Regionales / SG Hattorf / Hörden

24.01.2020

Mit Änderungen Haushalt verbessert


Der Rat der Gemeinde Hörden verabschiedete positive Haushaltssatzung

...von Herma Niemann

Nach dem noch im November deklarierten Minus von 4.800 Euro im Ergebnishaushalt und anschließenden mehreren Beratungen, schließt die Gemeinde Hörden nun mit einem Plus von 27.700 Euro in der Haushaltssatzung für das Jahr 2020 ab. „Das ist ein ziemlich ordentliches Ergebnis“, so der Kämmerer und stellvertretender Saftgemeindedirektor, Arndt Barke, auf der jüngsten Sitzung des Rates von Hörden.

Erreicht wurde dies durch die Anhebung der Grundsteuer von 360 auf 380 v.H. und durch die Anhebung der Gewerbesteuer von 350 auf 360 v.H. Zudem wurden Einsparungen bei den Ruhebänken am Sportplatz und bei der Dorferneuerung vorgenommen. Auch die Weiterleitung der Schlüsselzuweisungen und die geringere Samtgemeindeumlage reduzieren den Betrag um rund 20.000 Euro das Minus.

Insgesamt entsteht so eine Verbesserung von 32.500 Euro, so der Bürgermeister, Henning Kunstin. Auch die anderen Mitgliedsgemeinden der Samtgemeinde hätten inzwischen Änderungen vorgenommen. „Wir können bei allen Mitgliedsgemeinden von ausgeglichenen Haushalten ausgehen“, so Barke. Bevor die Haushaltssatzung bei einer Enthaltung angenommen wurde, stellte Rudi Armbrecht (SPD) noch einen Antrag. Armbrecht schlug vor, den Ansatz von 50.000 Euro für Straßenreparaturen um 19.500 Euro zu erhöhen, da man viele Risse sanieren müsse und einige „Baustellen“ in der Gemeinde habe. Auch wenn man diese Summe vielleicht nicht in 2020 verbrauchen würde, stünde man in 2021 wieder mit einem besseren Budget da. Dass 50.000 Euro eine Summe sei, die erst mal verbaut werden müsse, betonte Reiner Gropengießer (CDU). Armbrecht fragte, was mit den Geldern passiere, die in einem Jahr nicht verbraucht würden.

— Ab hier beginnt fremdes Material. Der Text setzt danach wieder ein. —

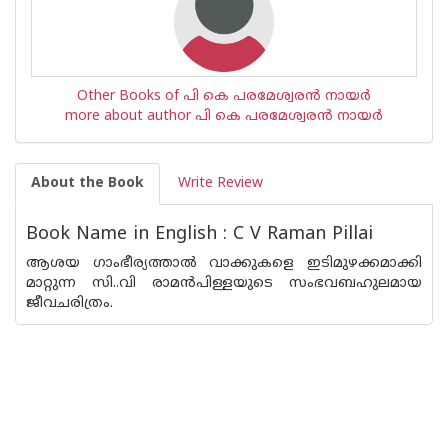
Other Books of പി കെ പരമേശ്വരന്‍ നായര്‍
more about author പി കെ പരമേശ്വരന്‍ നായര്‍
About the Book
Write Review
Book Name in English : C V Raman Pillai
ആശയ ഗാംഭീര്യത്താല്‍ വാക്കുകളെ ഇടിമുഴക്കമാക്കി
മാറ്റുന്ന സി..വി രാമന്‍പിള്ളയുടെ സംഭവബഹുലമായ
ജീവചരിത്രം.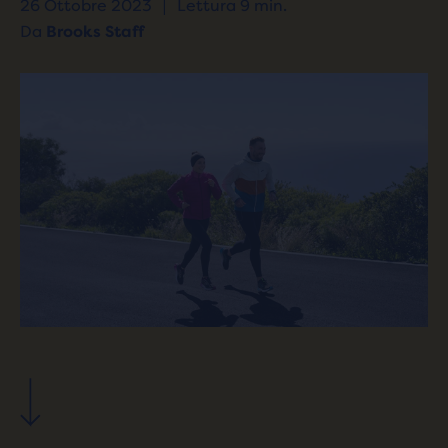
26 Ottobre 2023
|
Lettura 9 min.
Da
Brooks Staff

Daraufhin entgegnete Barke, dass man diesen betraf als Haushaltsrest in das darauffolgende Jahr schieben könne, allerdings nur einmal. Danach „verschwinde“ dieser Haushaltsrest nicht, sondern verbessere den Haushalt im Ergebnishaushalt. Der Antrag wurde mit fünf zu vier Stimmen abgelehnt. Zum gesamten Haushaltswerk betonte Gropengießer, dass man der Verwaltung dankbar für das Zahlenwerk, wie auch für den Ratsworkshop sei. Dennoch hinterfragte Gropengießer, ob es nicht möglich sei, für alle Mitgliedsgemeinden zukünftig eine Vorstellung des Haushaltes zu organisieren, wie in anderen Gemeinden auch, bevor man in die Beratungen ginge. Trotz allem würde er sich wünschen, dass die Jahresabschlüsse zeitnaher erfolgen würden, als es momentan der Fall sei.

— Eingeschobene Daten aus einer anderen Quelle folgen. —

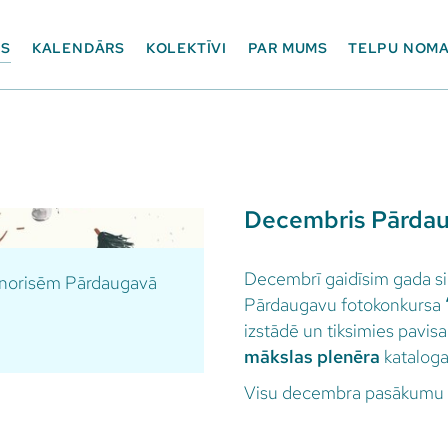
ES
KALENDĀRS
KOLEKTĪVI
PAR MUMS
TELPU NOM
Decembris Pārdau
Decembrī gaidīsim gada sil
m norisēm Pārdaugavā
Pārdaugavu fotokonkursa
izstādē un tiksimies pavi
mākslas plenēra
kataloga
Visu decembra pasākumu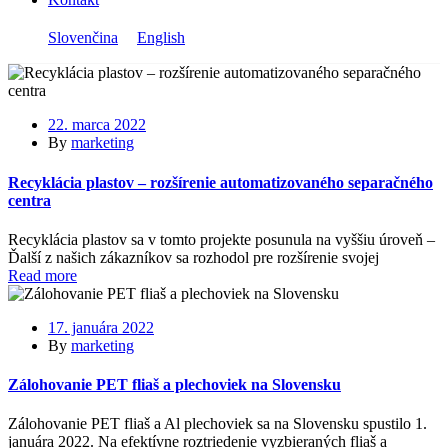
Slovenčina
English
22. marca 2022
By
marketing
Recyklácia plastov – rozšírenie automatizovaného separačného
centra
Recyklácia plastov sa v tomto projekte posunula na vyššiu úroveň –
Ďalší z našich zákazníkov sa rozhodol pre rozšírenie svojej
Read more
17. januára 2022
By
marketing
Zálohovanie PET fliaš a plechoviek na Slovensku
Zálohovanie PET fliaš a Al plechoviek sa na Slovensku spustilo 1.
januára 2022. Na efektívne roztriedenie vyzbieraných fliaš a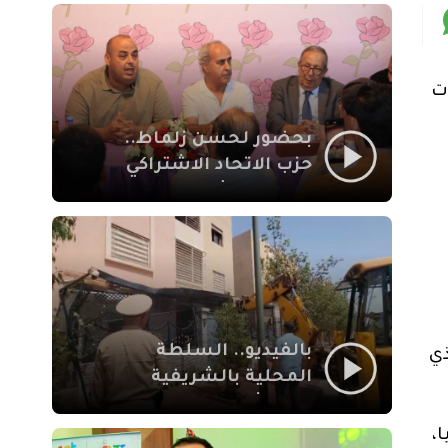
بمراكش
ات
بحضور لحسن زلماط..
حزب الاتحاد الاشتراكي
للقوات الشعبية يفتتح
مقراً بمقاطعة سيدي
يوسف بن علي مراكش
بالفيديو.. السلطة
ذي
المحلية بالشريفية
بمراكش تتدخل لإزالة
بنايات غير قانونية بإقامة
،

Darin seien Rücklagen enthalten, an die man momentan nicht ran komme. Armbrecht betonte, dass sich die gemeinde Hörden auf einem sehr hohen Niveau befinde. Die Steuerquote liege momentan bei 76,89 Prozent. Die SPD habe die Erhöhung der Steuern A und B sowie der Gewerbesteuer schon im vergangenen Jahr gefordert, und mit dieser Erhöhung liege man jetzt immer noch an der untersten Kante. „Nicht dass wir in die Gefahr kommen, vom Durchschnitt der Berechnung der Kreisumlage eingeholt zu werden“. Mit der erfolgten und noch zukünftigen weiteren Sanierung der Mehrzweckhalle liege man ebenfalls auf hohem Niveau. Hier sollte man prüfen, ob Sanierungsprojekte unter die Sportstättenförderung fallen könnten. Von 2021 bis 2023 sollen insgesamt rund 180.000 Euro in die weitere Sanierung der Mehrzweckhalle gesteckt werden.